Настя как ненастье (СИ) - Горышина Ольга. Страница 8
О том, что хозяйка одинока, Иннокентий узнал в свой второй приезд. Вынужденный. Моника ошиблась с комплектовкой заказа — уверяла потом, что совершенно случайно. Клиент заставил ее открыть при нем коробку, чтобы не возвращаться еще раз. И в этот момент позвонила мать и рассказала, что Никита вернулся в семью.
Иннокентий орал в трубку, как ненормальный, а потом выдал незнакомой женщине все, что думает про свою сестру и её муженька. Потом плавно перешёл на их с отцом аварию. Лицо у него тогда горело ещё свежими шрамами. И так, слово за слово, Иннокентий не заметил, как посвятил Монику во все свои проблемы. А у неё он только спросил про настоящее имя, уверенный, что Моника — всего лишь ник на сайте.
Тогда он очень нервничал, его трясло, глаза были на мокром месте… При выписке врачи советовали обратиться за помощью к психологу, но он тянул и вот так, случайно, нашёл себе другую терапию… Моника сказала, что таким ему за руль садиться нельзя. Он не возражал и согласился на чай.

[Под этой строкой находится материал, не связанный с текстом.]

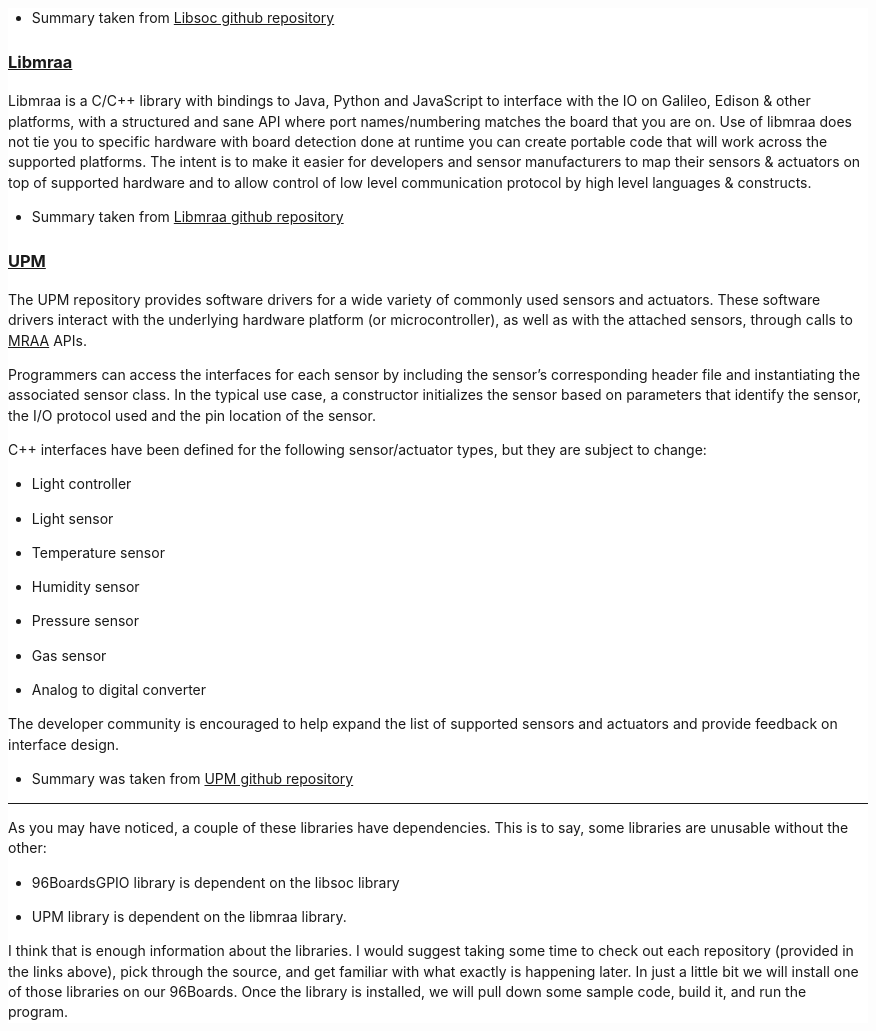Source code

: - Summary taken from [Libsoc github repository](https://github.com/jackmitch/libsoc)

### [Libmraa](https://github.com/intel-iot-devkit/mraa)

Libmraa is a C/C++ library with bindings to Java, Python and JavaScript to interface with the IO on Galileo, Edison & other platforms, with a structured and sane API where port names/numbering matches the board that you are on. Use of libmraa does not tie you to specific hardware with board detection done at runtime you can create portable code that will work across the supported platforms.
The intent is to make it easier for developers and sensor manufacturers to map their sensors & actuators on top of supported hardware and to allow control of low level communication protocol by high level languages & constructs.

- Summary taken from [Libmraa github repository](https://github.com/intel-iot-devkit/mraa)

### [UPM](https://github.com/intel-iot-devkit/upm)

The UPM repository provides software drivers for a wide variety of commonly used sensors and actuators. These software drivers interact with the underlying hardware platform (or microcontroller), as well as with the attached sensors, through calls to [MRAA](https://github.com/intel-iot-devkit/mraa) APIs.

Programmers can access the interfaces for each sensor by including the sensor’s corresponding header file and instantiating the associated sensor class. In the typical use case, a constructor initializes the sensor based on parameters that identify the sensor, the I/O protocol used and the pin location of the sensor.

C++ interfaces have been defined for the following sensor/actuator types, but they are subject to change:

- Light controller

- Light sensor

- Temperature sensor

- Humidity sensor

- Pressure sensor

- Gas sensor

- Analog to digital converter

The developer community is encouraged to help expand the list of supported sensors and actuators and provide feedback on interface design.

- Summary was taken from [UPM github repository](https://github.com/intel-iot-devkit/upm)

---

As you may have noticed, a couple of these libraries have dependencies. This is to say, some libraries are unusable without the other:

- 96BoardsGPIO library is dependent on the libsoc library

- UPM library is dependent on the libmraa library.

I think that is enough information about the libraries. I would suggest taking some time to check out each repository (provided in the links above), pick through the source, and get familiar with what exactly is happening later. In just a little bit we will install one of those libraries on our 96Boards. Once the library is installed, we will pull down some sample code, build it, and run the program.
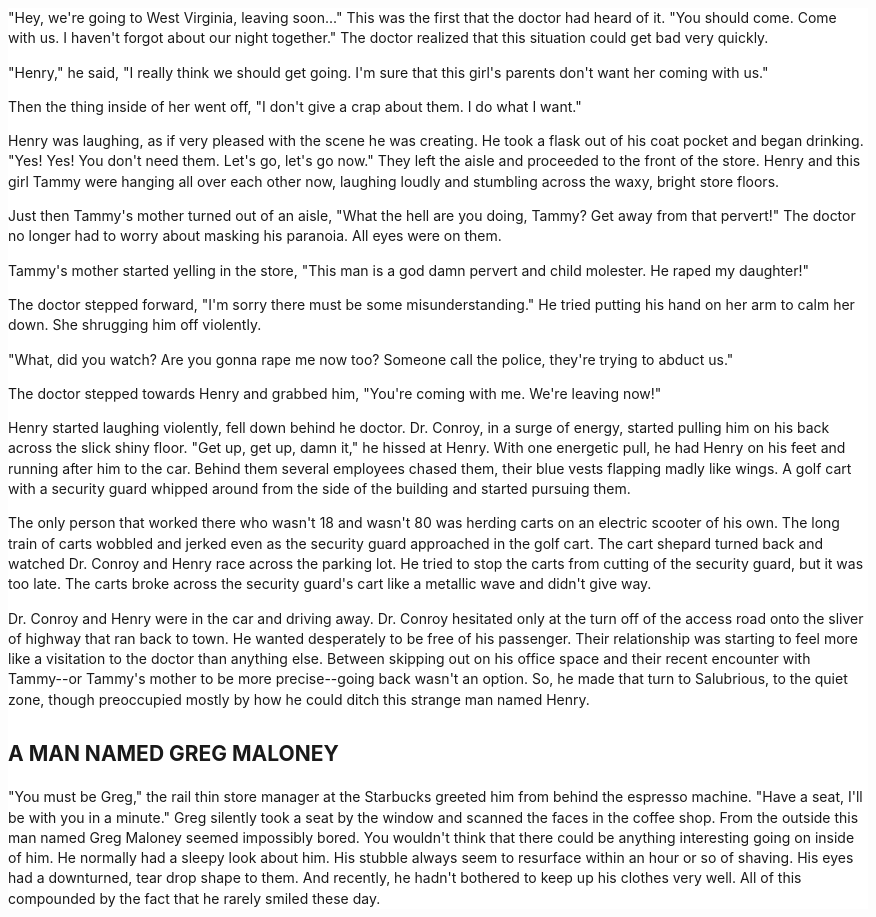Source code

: "Hey, we're going to West Virginia, leaving soon..." This was the first that the doctor had heard of it. "You should come. Come with us. I haven't forgot about our night together." The doctor realized that this situation could get bad very quickly.

"Henry," he said, "I really think we should get going. I'm sure that this girl's parents don't want her coming with us."

Then the thing inside of her went off, "I don't give a crap about them. I do what I want."

Henry was laughing, as if very pleased with the scene he was creating. He took a flask out of his coat pocket and began drinking. "Yes! Yes! You don't need them. Let's go, let's go now." They left the aisle and proceeded to the front of the store. Henry and this girl Tammy were hanging all over each other now, laughing loudly and stumbling across the waxy, bright store floors.

Just then Tammy's mother turned out of an aisle, "What the hell are you doing, Tammy? Get away from that pervert!" The doctor no longer had to worry about masking his paranoia. All eyes were on them.

Tammy's mother started yelling in the store, "This man is a god damn pervert and child molester. He raped my daughter!"

The doctor stepped forward, "I'm sorry there must be some misunderstanding." He tried putting his hand on her arm to calm her down. She shrugging him off violently.

"What, did you watch? Are you gonna rape me now too? Someone call the police, they're trying to abduct us."

The doctor stepped towards Henry and grabbed him, "You're coming with me. We're leaving now!"

Henry started laughing violently, fell down behind he doctor. Dr. Conroy, in a surge of energy, started pulling him on his back across the slick shiny floor. "Get up, get up, damn it," he hissed at Henry. With one energetic pull, he had Henry on his feet and running after him to the car. Behind them several employees chased them, their blue vests flapping madly like wings. A golf cart with a security guard whipped around from the side of the building and started pursuing them.

The only person that worked there who wasn't 18 and wasn't 80 was herding carts on an electric scooter of his own. The long train of carts wobbled and jerked even as the security guard approached in the golf cart. The cart shepard turned back and watched Dr. Conroy and Henry race across the parking lot. He tried to stop the carts from cutting of the security guard, but it was too late. The carts broke across the security guard's cart like a metallic wave and didn't give way.

Dr. Conroy and Henry were in the car and driving away. Dr. Conroy hesitated only at the turn off of the access road onto the sliver of highway that ran back to town. He wanted desperately to be free of his passenger. Their relationship was starting to feel more like a visitation to the doctor than anything else. Between skipping out on his office space and their recent encounter with Tammy--or Tammy's mother to be more precise--going back wasn't an option. So, he made that turn to Salubrious, to the quiet zone, though preoccupied mostly by how he could ditch this strange man named Henry.


## A MAN NAMED GREG MALONEY

"You must be Greg," the rail thin store manager at the Starbucks greeted him from behind the espresso machine. "Have a seat, I'll be with you in a minute." Greg silently took a seat by the window and scanned the faces in the coffee shop. From the outside this man named Greg Maloney seemed impossibly bored. You wouldn't think that there could be anything interesting going on inside of him. He normally had a sleepy look about him. His stubble always seem to resurface within an hour or so of  shaving. His eyes had a downturned, tear drop shape to them. And recently, he  hadn't bothered to keep up his clothes very well. All of this compounded by the fact that he rarely smiled these day.
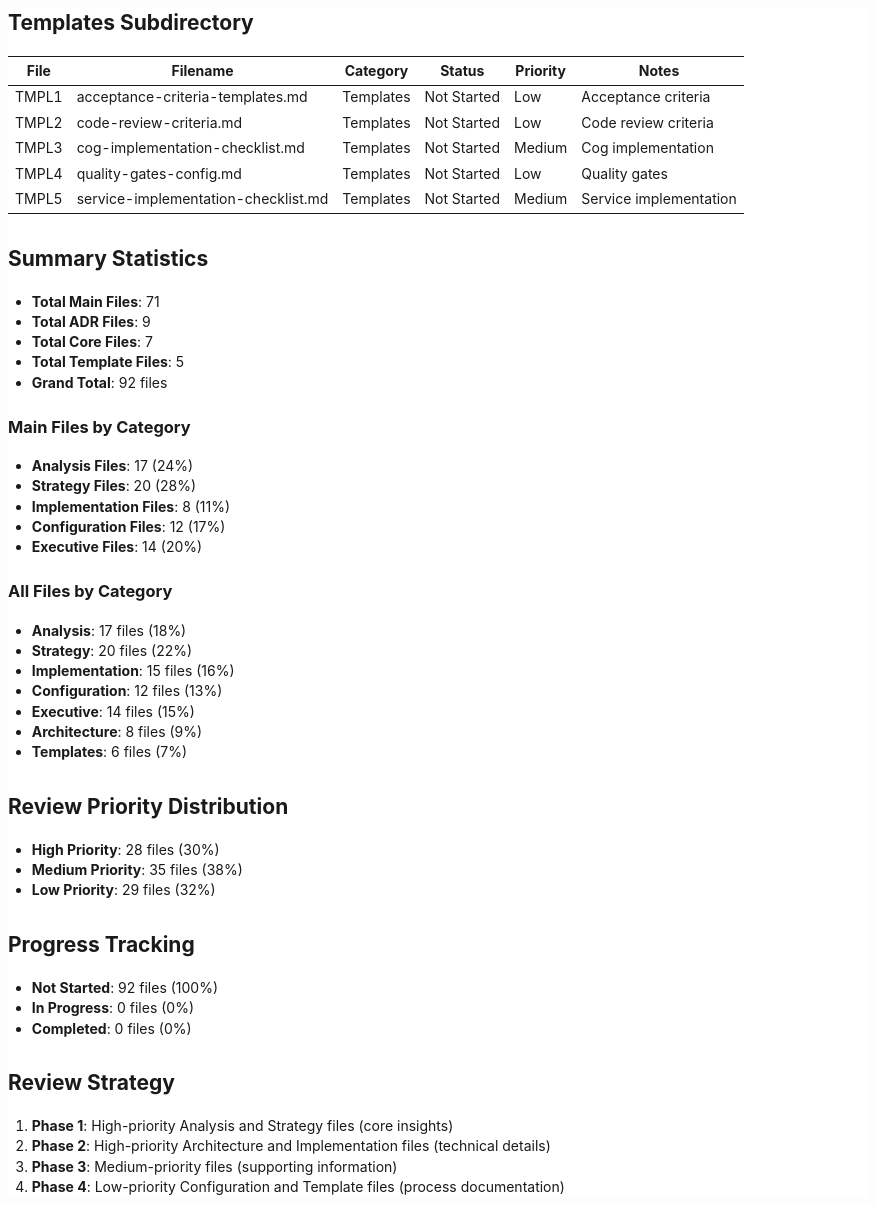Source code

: ## Templates Subdirectory

| File  | Filename                            | Category  | Status      | Priority | Notes                  |
| ----- | ----------------------------------- | --------- | ----------- | -------- | ---------------------- |
| TMPL1 | acceptance-criteria-templates.md    | Templates | Not Started | Low      | Acceptance criteria    |
| TMPL2 | code-review-criteria.md             | Templates | Not Started | Low      | Code review criteria   |
| TMPL3 | cog-implementation-checklist.md     | Templates | Not Started | Medium   | Cog implementation     |
| TMPL4 | quality-gates-config.md             | Templates | Not Started | Low      | Quality gates          |
| TMPL5 | service-implementation-checklist.md | Templates | Not Started | Medium   | Service implementation |

## Summary Statistics
- **Total Main Files**: 71
- **Total ADR Files**: 9  
- **Total Core Files**: 7
- **Total Template Files**: 5
- **Grand Total**: 92 files

### Main Files by Category
- **Analysis Files**: 17 (24%)
- **Strategy Files**: 20 (28%)
- **Implementation Files**: 8 (11%)
- **Configuration Files**: 12 (17%)
- **Executive Files**: 14 (20%)

### All Files by Category
- **Analysis**: 17 files (18%)
- **Strategy**: 20 files (22%)
- **Implementation**: 15 files (16%)
- **Configuration**: 12 files (13%)
- **Executive**: 14 files (15%)
- **Architecture**: 8 files (9%)
- **Templates**: 6 files (7%)

## Review Priority Distribution
- **High Priority**: 28 files (30%)
- **Medium Priority**: 35 files (38%)
- **Low Priority**: 29 files (32%)

## Progress Tracking
- **Not Started**: 92 files (100%)
- **In Progress**: 0 files (0%)
- **Completed**: 0 files (0%)

## Review Strategy
1. **Phase 1**: High-priority Analysis and Strategy files (core insights)
2. **Phase 2**: High-priority Architecture and Implementation files (technical details)
3. **Phase 3**: Medium-priority files (supporting information)
4. **Phase 4**: Low-priority Configuration and Template files (process documentation)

Время было позднее. Можно было и поужинать. Он не отказался ни от чего. Только спросил, не будут ли у нее из-за него проблемы? Она так мило улыбнулась, что могла больше ничего не говорить. В постель она уложила его все так же молча. Просто подошла сзади, когда он ополаскивал тарелки от «фейри», и обняла. А он не был готов ни морально, ни физически к подобному продолжению вечера.
До аварии он не заводил постоянных девушек. Он жил между двух огней: отцом и дядей, у которых были диаметрально разные взгляды на женщин. Для одного они были святыми, для другого — шваль, которым нужны лишь деньги, и незрелый мозг племянника, подстегнутый гормонами, потянулся к дяде, который и начал скидывать ему девок на месяц, на два, не разрешая держать их при себе дольше, чтобы ненароком не привыкнуть.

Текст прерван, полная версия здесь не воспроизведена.